I didn't understand why $\xi \eta$ is not real in general and why $\xi \eta + \eta \xi$ and $i(\xi \eta - \eta \xi)$ are, even if $\xi$ and $\eta$ are real.

Answer 1

I hope this will help you to understand some of the statements. In the following, we will use a slightly different notation:

We denote the adjoint of an operator $A$ by $A^{\dagger}$ (in your post this corresponds to $\overline{A}$). If $A=A^{\dagger}$, then we call $A$ hermitian ('real'). We further say that two operators $A$ and $B$ commute if $[A,B]\equiv AB-BA = 0$. In this notation, your equation $(*)$ reads: $$(A\,B)^{\dagger} = B^{\dagger}\, A^{\dagger} \quad \tag{$*$}$$

We want to prove the following: For two hermitian operators, $A$ and $B$, it holds that

$$ (A\,B)^{\dagger}= A\,B \Longleftrightarrow [A,B]=0 \quad $$

To start, assume that both operators commute: $[A,B]=0$. This in turn implies $A\,B=B\,A$ and thus $$ (AB)^{\dagger} = (BA)^{\dagger} \quad .$$ Since $A=A^{\dagger}$ and $B=B^{\dagger}$ by assumption, we obtain: $$(AB)^{\dagger} = (BA)^{\dagger}\overset{(*)}{=} A^{\dagger}\, B^{\dagger} = A\,B \quad .$$

Now suppose $A\,B= (A\,B)^{\dagger}$. We then find that $$A\,B \overset{(*)}{=} B^{\dagger}\,A^{\dagger}$$ and since $A$ and $B$ are hermitian, it follows that $A\,B = B\,A$ and hence $[A,B]=0$.
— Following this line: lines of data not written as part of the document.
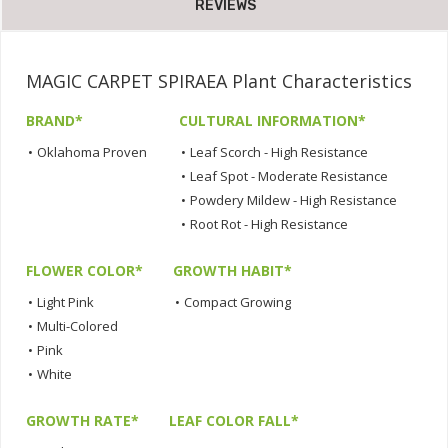
REVIEWS
MAGIC CARPET SPIRAEA Plant Characteristics
BRAND*
CULTURAL INFORMATION*
•
Oklahoma Proven
•
Leaf Scorch - High Resistance
•
Leaf Spot - Moderate Resistance
•
Powdery Mildew - High Resistance
•
Root Rot - High Resistance
FLOWER COLOR*
GROWTH HABIT*
•
Light Pink
•
Compact Growing
•
Multi-Colored
•
Pink
•
White
GROWTH RATE*
LEAF COLOR FALL*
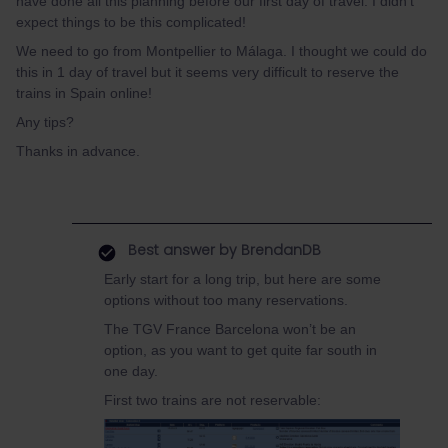
have done all this planning before our first day of travel. I didn't
expect things to be this complicated!
We need to go from Montpellier to Málaga. I thought we could do
this in 1 day of travel but it seems very difficult to reserve the
trains in Spain online!
Any tips?
Thanks in advance.
Best answer by
BrendanDB
Early start for a long trip, but here are some
options without too many reservations.
The TGV France Barcelona won’t be an
option, as you want to get quite far south in
one day.
First two trains are not reservable:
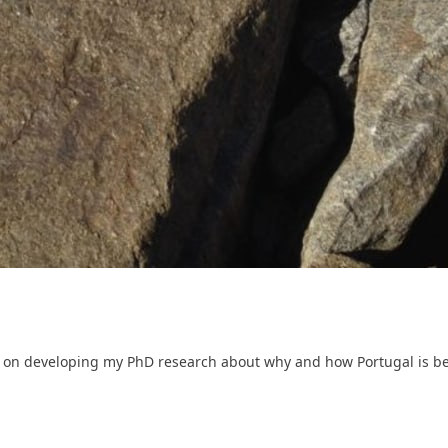
on developing my PhD research about why and how Portugal is bein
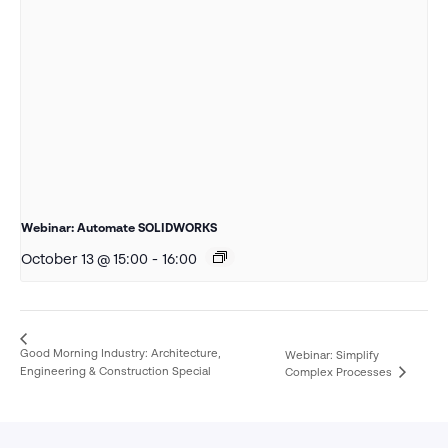
Webinar: Automate SOLIDWORKS
October 13 @ 15:00
-
16:00
Good Morning Industry: Architecture,
Webinar: Simplify
Engineering & Construction Special
Complex Processes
So, we see that indeed the product of two hermitian (real) operators is hermitian (real) if and only if both operators commute.

As a last point, let us take a look on
$$ A\,B + B\,A \quad .$$ If both operators are hermitian, then it follows that $$(A\,B + B\,A)^{\dagger} =(A\,B)^{\dagger} + (B\,A)^{\dagger} \overset{(*)}{=} B^{\dagger}\,A^{\dagger} + A^{\dagger} \, B^{\dagger} = B\,A+ A\,B = A\,B+ B\,A \quad, $$ where we have used that the adjoint of a sum is the sum of the adjoints.

Can you show that $i\,(\xi \,\eta - \eta\,\xi)$ is real for real $\xi$ and $\eta$?